EM ESTADO DE CHOQUE…

Por Alice Vieira

Estas crónicas integram-se num conjunto de crónicas semanais, a publicar no JN até ao dia 5 de Outubro 2010, destinadas a um público jovem, sob o título genérico "DIÁRIO DE UM ADOLESCENTE EM 1910".

ESTOU em estado de choque.
O meu pai chegou hoje à tarde do Porto, onde foi ao congresso do Partido Republicano.
Ao jantar, pelo meio dos pastéis de bacalhau, começou a contar o que se tinha passado:

- Os preparativos para a revolução já estão em marcha! Isto agora vai! Mas temos de ser cuidadosos se não queremos que…

A voz da minha avó:

- Ó Rosa, você acha que isto é uma travessa que se apresente ? Ora vá arranjar tudo como deve ser!

A minha mãe olhou para a minha avó, o meu pai suspirou e continuou:

- …se não queremos novo falhanço como no dia 1 de Abril. Falou-se sobre as investidas policiais contra os anarquistas e…

A minha avó:

- Ó Rosa, o jantar é para hoje ou para amanhã?

E a Rosa, afogueada, a voltar com a travessa, e o meu pai:

- …e contra a Carbonária…

E a Rosa:

- Ai minha Nossa Senhora, por isso é que ele não me apareceu hoje… Se calhar já está na choça!
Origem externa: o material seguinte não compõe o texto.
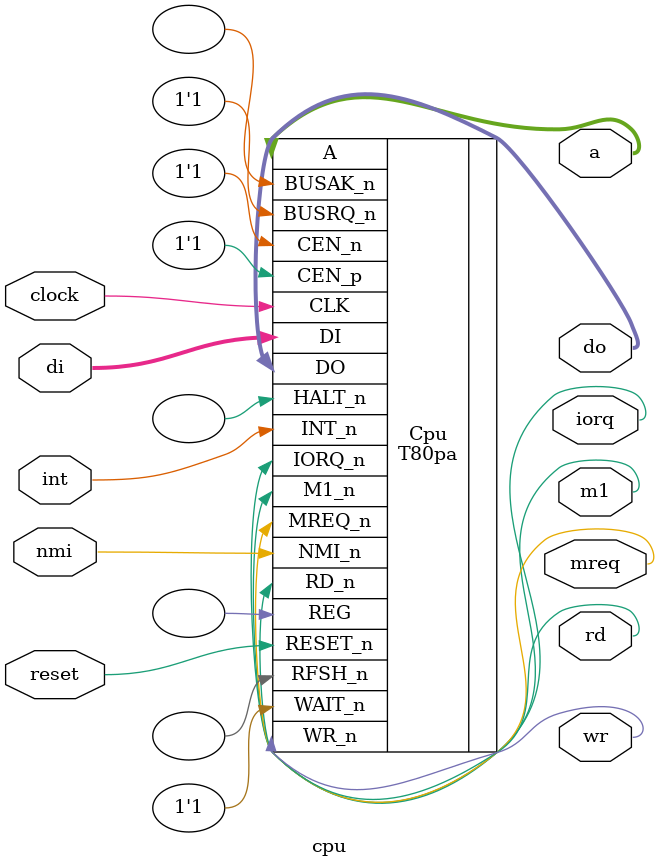
<source format=v>
module cpu
//-------------------------------------------------------------------------------------------------
(
	input  wire       clock,
	input  wire       reset,
	output wire       mreq,
	output wire       iorq,
	input  wire       nmi,
	input  wire       int,
	output wire       m1,
	output wire       wr,
	output wire       rd,
	input  wire[ 7:0] di,
	output wire[ 7:0] do,
	output wire[15:0] a    
);

T80pa Cpu
(
	.CLK    (clock),
	.CEN_p  (1'b1 ),
	.CEN_n  (1'b1 ),
	.RESET_n(reset),
	.BUSRQ_n(1'b1 ),
	.WAIT_n (1'b1 ),
	.BUSAK_n(     ),
	.HALT_n (     ),
	.RFSH_n (     ),
	.MREQ_n (mreq ),
	.IORQ_n (iorq ),
	.NMI_n  (nmi  ),
	.INT_n  (int  ),
	.WR_n   (wr   ),
	.RD_n   (rd   ),
	.M1_n   (m1   ),
	.A      (a    ),
	.DI     (di   ),
	.DO     (do   ),
	.REG    (     )
);

//-------------------------------------------------------------------------------------------------
endmodule
//-------------------------------------------------------------------------------------------------

</source>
E a largar a travessa no meio da mesa.
A Rosa anda muito transtornada desde que descobriu que o Alfredo é da Carbonária.
Ela já andava desconfiada de que ele estava metido nalguma, sempre tão bem informado, sempre com tanta gente à volta dele, “ quando saímos ao domingo, aquilo são primos que nunca mais acabam!, olá primo!, como vai o primo!”
Até ao dia em que o galego da esquina lhe contou que é assim que os membros da Carbonária se tratam uns aos outros.
O meu pai respirou fundo e continuou:

- E é preciso também pensar que temos de ter apoio internacional! Por isso o congresso elegeu uma comissão…

E a minha avó:

- Ó Rosa, então larga-se assim a travessa em cima da mesa?

A Rosa lá veio da cozinha, lavada em lágrimas, o meu pai voltou a respirar fundo e continuou:

- Uma comissão composta pelo Alves da Veiga, pelo Magalhães de Lima e pelo José Relvas…
- Esse fazia bem melhor se ficasse a tratar das vinhas lá em Alpiarça…- resmungou a minha avó.
- …para ir pela Europa pedir apoio para a nossa causa.

O meu pai parou, finalmente.
Por momentos só se ouvia o bater dos talheres nos pratos e a Rosa a fungar.

- A monarquia está a morrer — murmurou o meu pai, fazendo uma festa na mão da minha mãe – Esse aí já vai viver num tempo diferente.

Foi então que eu perguntei:

- Esse… quem?

De repente todos olharam para mim, como se eu tivesse dito alguma inconveniência.
A Rosa correu para a cozinha, (“ai valha-me Deus!”), a minha avó levantou-se e foi para o quarto (“está na hora da novena a Sto. Expedito”), o meu pai descobriu que estava atrasado para uma reunião, e a minha mãe decidiu ir dar uma ajuda a lavar a loiça.
Já quase a sair da sala de jantar voltou-se para mim e disse:

- Vais ter um irmão.

Assim.
Como se me dissesse “os pastéis estavam salgados”, ou “lava os dentes antes de te deitares”
E aqui estou eu, sentado à mesa do jantar, sem me conseguir mexer, ainda sem perceber o que me aconteceu.
A monarquia a morrer, e um irmão a nascer — é muito para quem tem só 14 anos.